Starting at the line containing "longitude: -114.0255" and continuing through the end of the listing, with both ends included, convert those lines into a Markdown table with the columns Row and Entry, one numbered row per line. Skip blank lines and omit the pictures.

═════ Record set

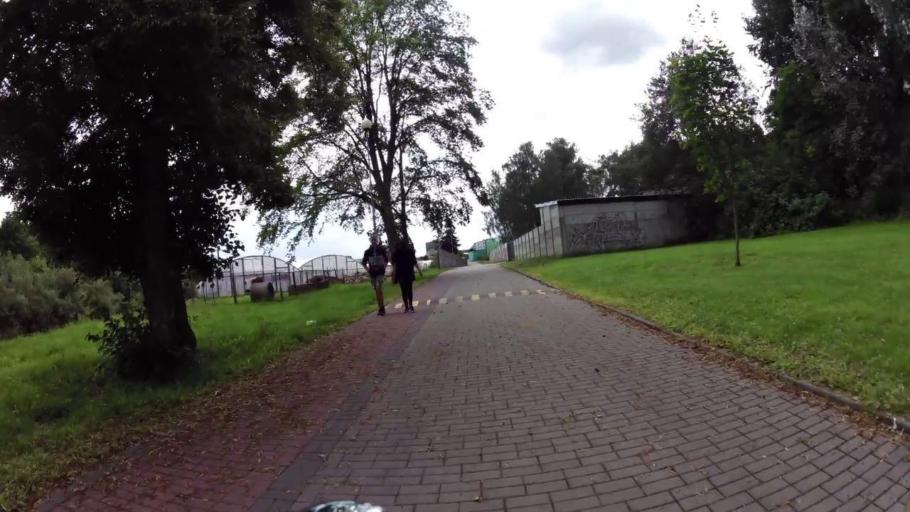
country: PL
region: West Pomeranian Voivodeship
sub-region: Powiat bialogardzki
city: Karlino
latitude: 54.0400
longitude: 15.8826
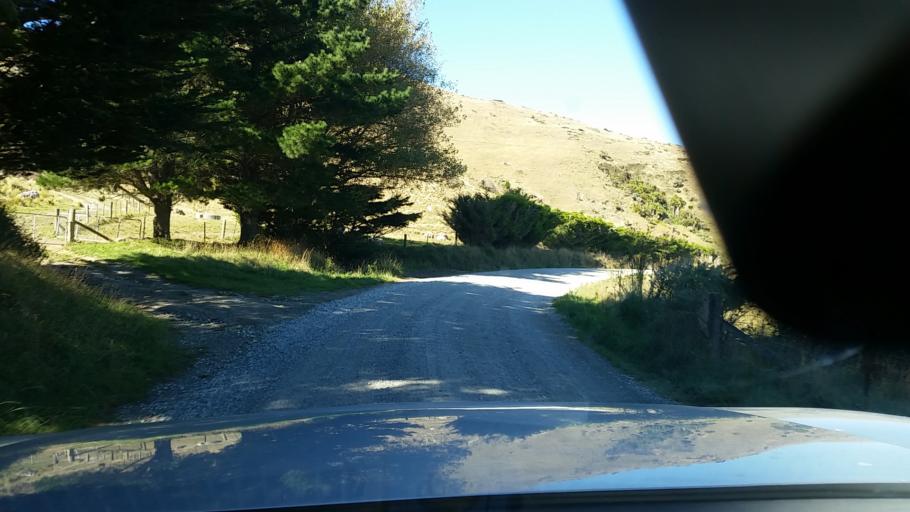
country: NZ
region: Marlborough
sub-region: Marlborough District
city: Blenheim
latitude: -41.8386
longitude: 174.1807
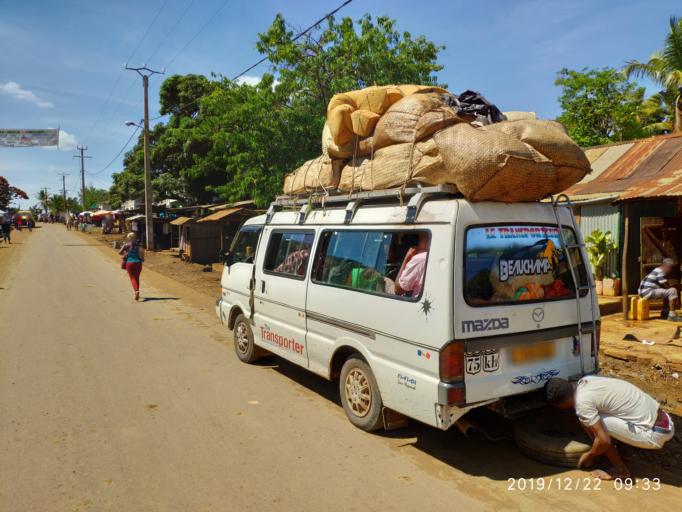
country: MG
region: Diana
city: Sadjoavato
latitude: -12.7406
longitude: 49.2336
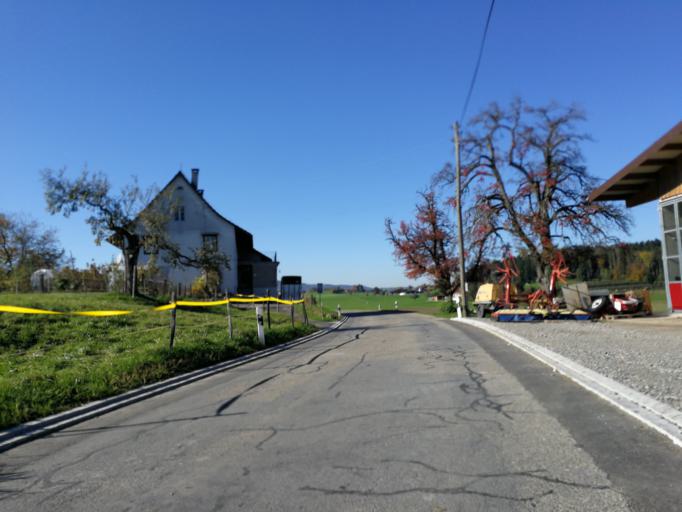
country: CH
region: Zurich
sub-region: Bezirk Hinwil
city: Binzikon
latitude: 47.2643
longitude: 8.7579
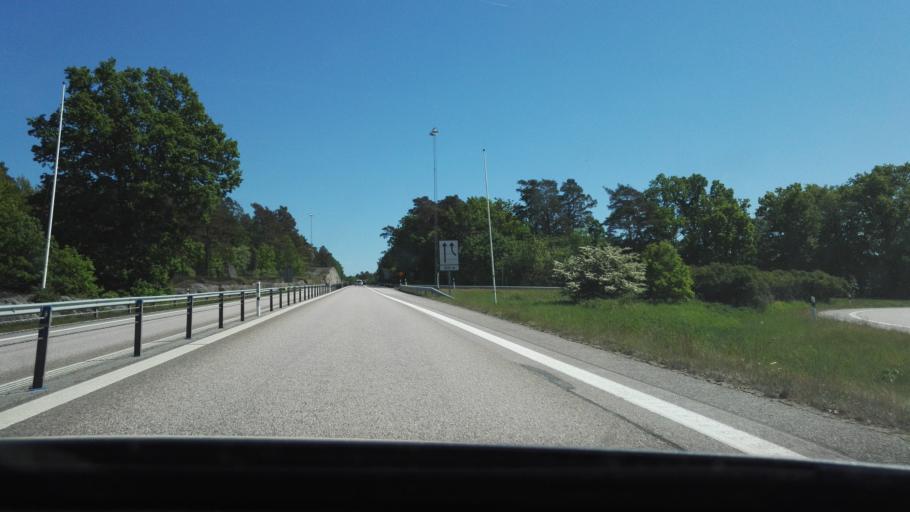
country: SE
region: Blekinge
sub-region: Ronneby Kommun
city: Kallinge
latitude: 56.2213
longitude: 15.2819
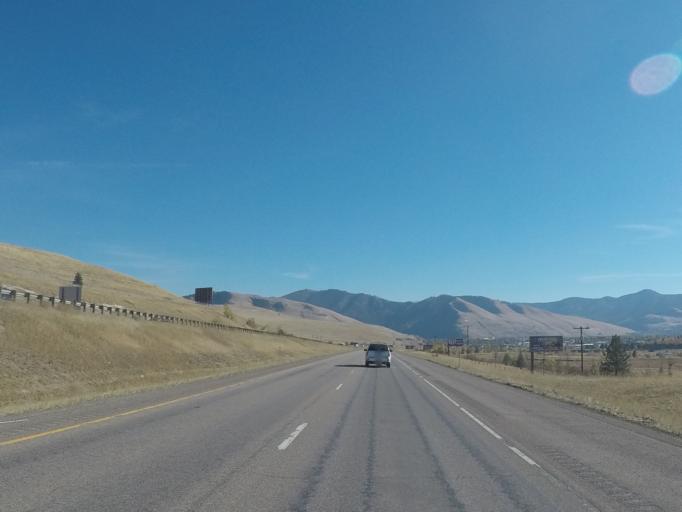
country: US
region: Montana
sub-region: Missoula County
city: Missoula
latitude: 46.9068
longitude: -114.0255
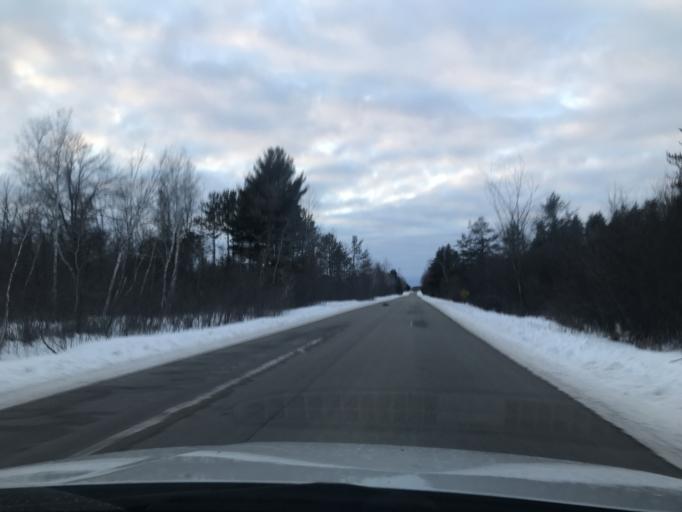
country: US
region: Wisconsin
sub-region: Marinette County
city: Peshtigo
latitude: 45.1646
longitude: -87.7452
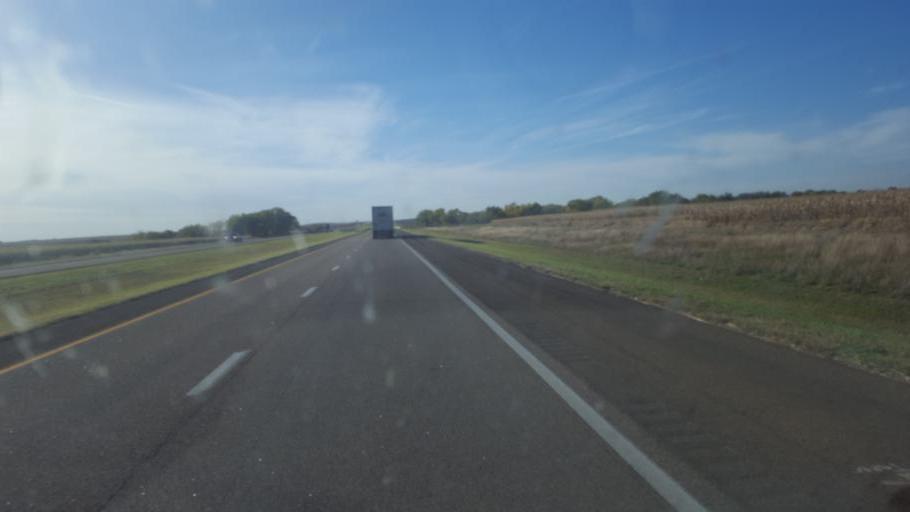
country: US
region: Kansas
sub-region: Ellis County
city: Ellis
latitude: 38.9701
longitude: -99.6596
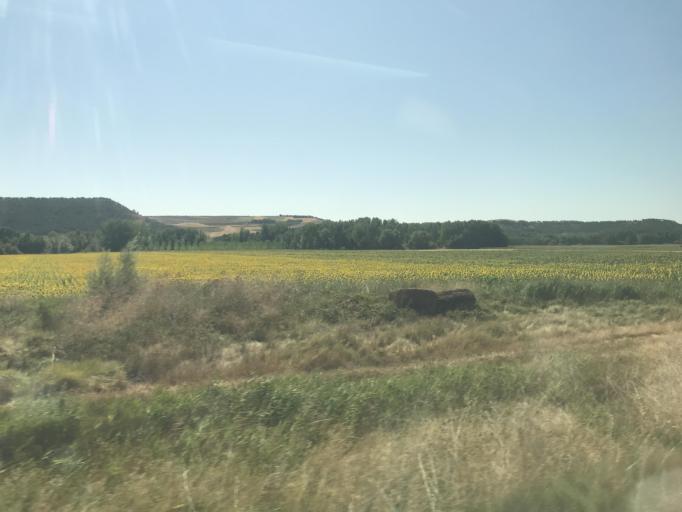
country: ES
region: Castille and Leon
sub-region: Provincia de Burgos
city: Villaldemiro
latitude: 42.2325
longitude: -3.9812
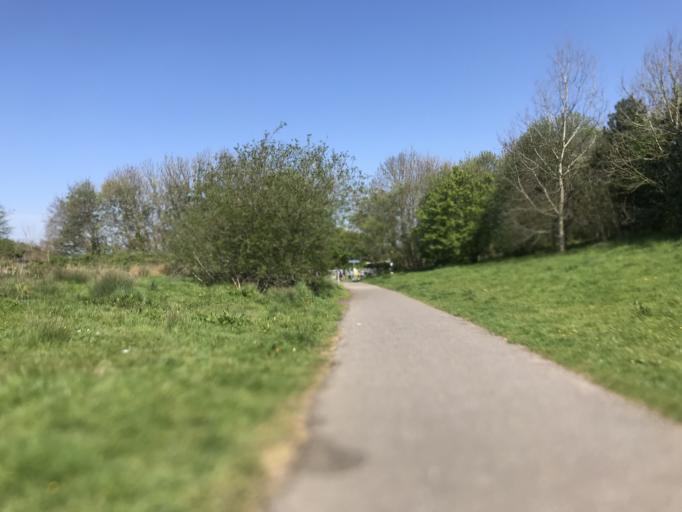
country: GB
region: England
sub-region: Devon
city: Barnstaple
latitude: 51.0712
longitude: -4.0584
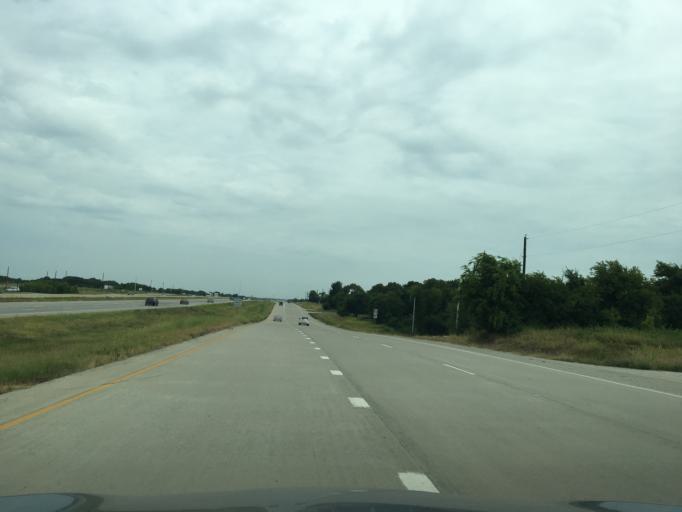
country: US
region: Texas
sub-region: Collin County
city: Melissa
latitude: 33.2758
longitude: -96.5924
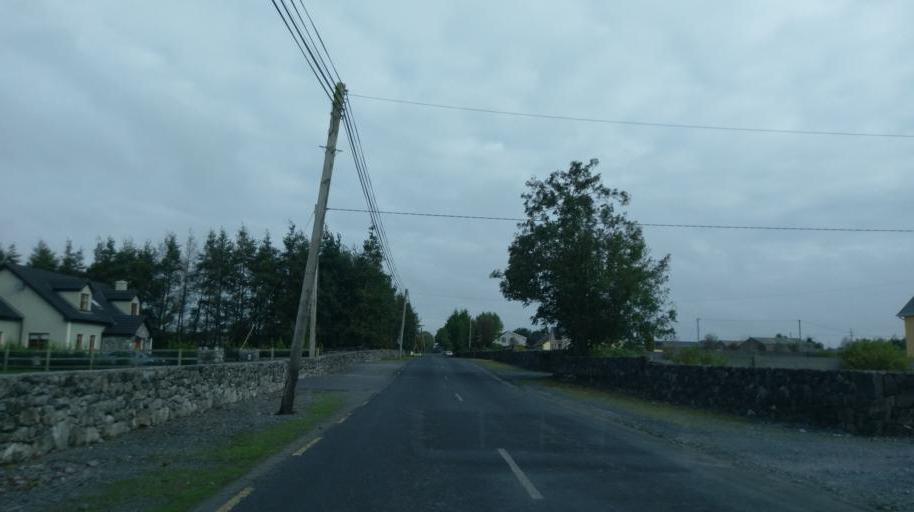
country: IE
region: Connaught
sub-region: County Galway
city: Athenry
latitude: 53.3432
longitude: -8.7133
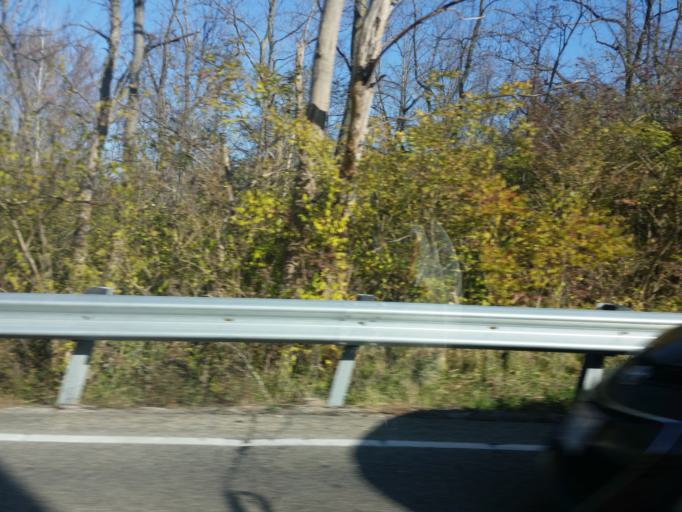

══════════

## Full output
| Row | Entry |
|---|---|
| 1 | longitude: -114.0255 |
| 2 | country: US |
| 3 | region: Wisconsin |
| 4 | sub-region: Marinette County |
| 5 | city: Peshtigo |
| 6 | latitude: 45.1646 |
| 7 | longitude: -87.7452 |
| 8 | country: US |
| 9 | region: Kansas |
| 10 | sub-region: Ellis County |
| 11 | city: Ellis |
| 12 | latitude: 38.9701 |
| 13 | longitude: -99.6596 |
| 14 | country: ES |
| 15 | region: Castille and Leon |
| 16 | sub-region: Provincia de Burgos |
| 17 | city: Villaldemiro |
| 18 | latitude: 42.2325 |
| 19 | longitude: -3.9812 |
| 20 | country: GB |
| 21 | region: England |
| 22 | sub-region: Devon |
| 23 | city: Barnstaple |
| 24 | latitude: 51.0712 |
| 25 | longitude: -4.0584 |
| 26 | country: US |
| 27 | region: Texas |
| 28 | sub-region: Collin County |
| 29 | city: Melissa |
| 30 | latitude: 33.2758 |
| 31 | longitude: -96.5924 |
| 32 | country: IE |
| 33 | region: Connaught |
| 34 | sub-region: County Galway |
| 35 | city: Athenry |
| 36 | latitude: 53.3432 |
| 37 | longitude: -8.7133 |